L'Hôtel Ibis[1] de Butare est l'un des plus anciens hôtels du Rwanda.

À l'origine, le bâtiment abritait la première salle de cinéma de la ville (appelée alors Astrida). L'hôtel ouvrit les portes de ses chambres en 1942. En 1949, il accueillit Andrew Marton, Deborah Kerr et Stewart Granger qui tournaient à Nyanza des scènes extérieures pour le film Les Mines du roi Salomon. Avant l'indépendance de 1962, sa terrasse et son bar étaient le lieu de rendez-vous de tous les Européens du pays et de quelques Rwandais privilégiés[2]. Il devint ensuite l'endroit que se devaient de fréquenter les notables et professeurs de l'université toute proche.
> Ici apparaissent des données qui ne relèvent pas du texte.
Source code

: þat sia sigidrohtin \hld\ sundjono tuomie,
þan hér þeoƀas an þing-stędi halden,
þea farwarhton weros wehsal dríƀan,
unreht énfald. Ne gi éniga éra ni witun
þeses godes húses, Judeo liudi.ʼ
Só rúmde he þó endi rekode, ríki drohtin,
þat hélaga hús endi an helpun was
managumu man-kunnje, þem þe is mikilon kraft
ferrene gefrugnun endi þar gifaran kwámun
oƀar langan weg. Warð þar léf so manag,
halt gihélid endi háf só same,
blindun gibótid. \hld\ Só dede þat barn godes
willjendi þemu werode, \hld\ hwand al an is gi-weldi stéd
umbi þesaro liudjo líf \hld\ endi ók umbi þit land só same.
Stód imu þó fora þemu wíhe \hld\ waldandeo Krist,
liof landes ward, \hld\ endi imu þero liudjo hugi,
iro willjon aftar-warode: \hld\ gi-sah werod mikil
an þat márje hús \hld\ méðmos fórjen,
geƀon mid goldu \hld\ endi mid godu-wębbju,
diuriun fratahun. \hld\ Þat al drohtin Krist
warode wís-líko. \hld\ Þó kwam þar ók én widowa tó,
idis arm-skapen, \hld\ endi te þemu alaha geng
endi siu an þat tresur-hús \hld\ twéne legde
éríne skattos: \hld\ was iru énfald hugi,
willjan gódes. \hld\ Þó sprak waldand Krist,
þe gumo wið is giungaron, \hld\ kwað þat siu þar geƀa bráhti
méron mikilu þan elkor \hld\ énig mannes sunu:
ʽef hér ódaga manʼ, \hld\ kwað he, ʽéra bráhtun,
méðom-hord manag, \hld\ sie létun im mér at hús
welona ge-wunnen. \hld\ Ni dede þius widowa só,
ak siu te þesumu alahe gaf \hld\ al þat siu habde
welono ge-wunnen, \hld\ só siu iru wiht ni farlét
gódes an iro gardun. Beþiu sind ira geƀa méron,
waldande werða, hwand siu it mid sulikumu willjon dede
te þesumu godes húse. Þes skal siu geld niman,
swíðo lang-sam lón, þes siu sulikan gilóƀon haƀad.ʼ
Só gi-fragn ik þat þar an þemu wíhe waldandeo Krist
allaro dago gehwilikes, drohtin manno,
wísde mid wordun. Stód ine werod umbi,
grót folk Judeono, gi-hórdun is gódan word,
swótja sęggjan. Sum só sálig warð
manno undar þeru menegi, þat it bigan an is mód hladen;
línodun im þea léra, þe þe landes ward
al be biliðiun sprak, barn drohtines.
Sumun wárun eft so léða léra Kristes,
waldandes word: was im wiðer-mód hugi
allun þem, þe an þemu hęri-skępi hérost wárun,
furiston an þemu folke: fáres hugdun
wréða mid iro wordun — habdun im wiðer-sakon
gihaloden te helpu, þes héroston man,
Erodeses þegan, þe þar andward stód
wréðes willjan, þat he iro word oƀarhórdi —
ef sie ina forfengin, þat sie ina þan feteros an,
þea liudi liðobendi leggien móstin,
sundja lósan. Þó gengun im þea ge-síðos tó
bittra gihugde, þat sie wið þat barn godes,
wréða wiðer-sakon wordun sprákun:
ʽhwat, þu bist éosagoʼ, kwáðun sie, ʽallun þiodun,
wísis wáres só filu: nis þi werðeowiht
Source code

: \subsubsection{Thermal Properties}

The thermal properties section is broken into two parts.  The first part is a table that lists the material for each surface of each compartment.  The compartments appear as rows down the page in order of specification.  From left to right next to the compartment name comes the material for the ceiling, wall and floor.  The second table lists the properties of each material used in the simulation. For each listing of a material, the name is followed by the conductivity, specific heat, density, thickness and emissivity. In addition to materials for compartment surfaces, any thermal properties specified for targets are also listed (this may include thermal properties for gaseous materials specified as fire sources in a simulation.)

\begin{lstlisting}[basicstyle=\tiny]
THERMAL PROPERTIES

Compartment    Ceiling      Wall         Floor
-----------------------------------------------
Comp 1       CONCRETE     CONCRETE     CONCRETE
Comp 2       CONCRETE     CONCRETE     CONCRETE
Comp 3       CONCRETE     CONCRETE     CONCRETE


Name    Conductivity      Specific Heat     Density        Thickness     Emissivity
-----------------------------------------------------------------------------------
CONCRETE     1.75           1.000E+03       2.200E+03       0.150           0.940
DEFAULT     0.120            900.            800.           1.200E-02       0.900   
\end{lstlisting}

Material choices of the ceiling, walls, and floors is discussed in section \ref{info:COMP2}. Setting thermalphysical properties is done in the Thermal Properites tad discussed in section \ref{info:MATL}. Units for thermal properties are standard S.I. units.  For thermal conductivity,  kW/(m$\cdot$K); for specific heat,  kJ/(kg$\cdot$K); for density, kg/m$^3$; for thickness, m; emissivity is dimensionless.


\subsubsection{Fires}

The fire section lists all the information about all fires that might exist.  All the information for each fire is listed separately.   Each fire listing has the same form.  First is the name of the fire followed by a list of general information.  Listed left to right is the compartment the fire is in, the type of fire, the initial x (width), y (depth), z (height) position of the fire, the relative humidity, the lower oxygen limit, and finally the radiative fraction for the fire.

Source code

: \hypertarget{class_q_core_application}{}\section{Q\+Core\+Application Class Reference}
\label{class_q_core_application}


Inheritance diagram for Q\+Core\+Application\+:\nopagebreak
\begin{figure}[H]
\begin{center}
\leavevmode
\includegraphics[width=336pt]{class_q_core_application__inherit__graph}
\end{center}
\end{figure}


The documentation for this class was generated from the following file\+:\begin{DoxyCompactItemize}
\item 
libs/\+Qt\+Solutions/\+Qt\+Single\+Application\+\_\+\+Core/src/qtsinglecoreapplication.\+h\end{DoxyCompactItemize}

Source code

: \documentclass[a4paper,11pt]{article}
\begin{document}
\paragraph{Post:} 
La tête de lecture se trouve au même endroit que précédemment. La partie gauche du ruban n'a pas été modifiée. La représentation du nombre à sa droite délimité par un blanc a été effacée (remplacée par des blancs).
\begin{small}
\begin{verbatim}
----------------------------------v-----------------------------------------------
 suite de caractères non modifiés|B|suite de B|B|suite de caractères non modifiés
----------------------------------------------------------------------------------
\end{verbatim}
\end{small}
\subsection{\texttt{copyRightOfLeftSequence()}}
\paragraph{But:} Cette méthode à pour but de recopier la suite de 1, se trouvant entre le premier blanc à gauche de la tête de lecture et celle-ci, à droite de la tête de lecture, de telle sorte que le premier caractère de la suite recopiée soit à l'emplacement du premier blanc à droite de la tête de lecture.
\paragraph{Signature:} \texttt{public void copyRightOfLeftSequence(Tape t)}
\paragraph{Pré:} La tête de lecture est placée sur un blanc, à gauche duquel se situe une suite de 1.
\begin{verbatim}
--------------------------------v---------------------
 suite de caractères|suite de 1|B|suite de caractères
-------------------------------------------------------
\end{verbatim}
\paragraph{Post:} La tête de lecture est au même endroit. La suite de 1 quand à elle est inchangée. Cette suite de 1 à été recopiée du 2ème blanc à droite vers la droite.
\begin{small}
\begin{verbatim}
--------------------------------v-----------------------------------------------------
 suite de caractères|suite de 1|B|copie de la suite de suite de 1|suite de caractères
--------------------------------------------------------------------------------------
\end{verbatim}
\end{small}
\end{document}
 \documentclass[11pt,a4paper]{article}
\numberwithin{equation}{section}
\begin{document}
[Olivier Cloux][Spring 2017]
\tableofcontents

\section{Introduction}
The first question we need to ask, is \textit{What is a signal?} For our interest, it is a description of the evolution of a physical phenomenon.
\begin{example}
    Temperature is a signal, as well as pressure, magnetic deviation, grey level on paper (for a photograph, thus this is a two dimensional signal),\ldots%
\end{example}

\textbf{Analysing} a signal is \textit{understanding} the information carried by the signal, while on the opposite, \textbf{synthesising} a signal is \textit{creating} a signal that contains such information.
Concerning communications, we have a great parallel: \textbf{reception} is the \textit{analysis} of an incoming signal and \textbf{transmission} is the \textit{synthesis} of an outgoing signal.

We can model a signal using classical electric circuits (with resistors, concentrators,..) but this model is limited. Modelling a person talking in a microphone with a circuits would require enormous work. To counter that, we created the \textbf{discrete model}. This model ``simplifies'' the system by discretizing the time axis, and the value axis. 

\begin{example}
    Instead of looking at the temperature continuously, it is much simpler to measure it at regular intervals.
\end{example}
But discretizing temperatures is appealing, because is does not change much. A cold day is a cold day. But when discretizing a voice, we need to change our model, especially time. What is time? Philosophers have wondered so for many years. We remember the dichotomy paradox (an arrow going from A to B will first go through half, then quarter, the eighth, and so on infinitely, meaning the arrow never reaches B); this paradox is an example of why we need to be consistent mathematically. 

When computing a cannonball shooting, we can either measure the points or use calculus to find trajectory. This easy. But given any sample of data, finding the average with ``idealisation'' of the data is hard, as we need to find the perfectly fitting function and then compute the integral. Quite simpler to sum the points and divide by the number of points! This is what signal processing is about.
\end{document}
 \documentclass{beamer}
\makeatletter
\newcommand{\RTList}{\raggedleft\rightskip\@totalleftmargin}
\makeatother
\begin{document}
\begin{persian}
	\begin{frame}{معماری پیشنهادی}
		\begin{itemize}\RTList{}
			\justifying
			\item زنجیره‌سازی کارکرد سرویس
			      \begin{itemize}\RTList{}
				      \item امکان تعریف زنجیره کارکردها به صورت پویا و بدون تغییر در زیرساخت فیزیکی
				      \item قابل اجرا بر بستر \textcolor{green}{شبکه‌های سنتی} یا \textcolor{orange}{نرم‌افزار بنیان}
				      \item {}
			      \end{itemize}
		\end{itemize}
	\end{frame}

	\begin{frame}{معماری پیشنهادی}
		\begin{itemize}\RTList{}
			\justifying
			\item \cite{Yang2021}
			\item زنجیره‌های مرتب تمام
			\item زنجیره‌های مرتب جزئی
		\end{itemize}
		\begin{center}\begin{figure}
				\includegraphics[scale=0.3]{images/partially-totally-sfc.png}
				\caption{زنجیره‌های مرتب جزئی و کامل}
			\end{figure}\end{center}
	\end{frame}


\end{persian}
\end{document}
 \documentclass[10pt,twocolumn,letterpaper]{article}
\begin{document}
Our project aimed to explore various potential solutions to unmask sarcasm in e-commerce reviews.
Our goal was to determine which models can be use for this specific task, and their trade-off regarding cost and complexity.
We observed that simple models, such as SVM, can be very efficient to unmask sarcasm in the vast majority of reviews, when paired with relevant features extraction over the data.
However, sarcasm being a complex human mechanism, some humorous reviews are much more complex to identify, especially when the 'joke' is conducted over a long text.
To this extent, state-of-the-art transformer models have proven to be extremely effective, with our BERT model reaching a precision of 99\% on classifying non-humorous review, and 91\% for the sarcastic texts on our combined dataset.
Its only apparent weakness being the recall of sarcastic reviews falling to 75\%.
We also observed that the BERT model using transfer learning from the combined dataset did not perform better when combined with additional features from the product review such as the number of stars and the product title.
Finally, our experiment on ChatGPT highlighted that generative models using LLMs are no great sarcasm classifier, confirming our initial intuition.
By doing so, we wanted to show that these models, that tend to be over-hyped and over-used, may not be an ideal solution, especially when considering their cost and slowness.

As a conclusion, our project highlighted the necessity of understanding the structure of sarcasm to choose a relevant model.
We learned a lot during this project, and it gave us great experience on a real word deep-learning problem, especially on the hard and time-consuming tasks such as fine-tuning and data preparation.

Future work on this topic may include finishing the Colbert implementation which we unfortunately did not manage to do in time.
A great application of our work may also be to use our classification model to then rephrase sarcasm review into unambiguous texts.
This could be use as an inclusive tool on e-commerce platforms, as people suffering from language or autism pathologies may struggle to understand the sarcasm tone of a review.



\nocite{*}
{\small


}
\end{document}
Le , dans le restaurant de l'hôtel, une bombe (probablement programmée pour éclater durant la soirée de réveillon) explosa dans l'après-midi ; il n'y eut aucune victime. En avril 1994, durant le génocide, et après que les hommes de la garde présidentielle eurent assassiné le préfet Jean-Baptiste Habyarimana, et que la plus grande partie du personnel de l'hôtel eut fui, "Jerry" Robert Kajuga, le président national des Interahamwe, s'installa avec ses tueurs et quelques jeunes filles dont il fit ses esclaves sexuelles dans les plus belles chambres. Il y demeura jusqu'à l'arrivée des soldats du Front patriotique rwandais (FPR), qui y établirent à leur tour leurs quartiers.

NotesModifier

  1. L'Hôtel Ibis de Butare portait son nom bien avant la création, en 1974, de la chaîne hôtelière française Ibis par la SIEH (ancêtre du groupe Accor).
  2. Notamment le futur mwami Kigeli V Ndahindurwa dont la légende locale raconte qu'on dut agrandir une des portes de la terrasse pour lui permettre de pénétrer dans le bar sans se pencher.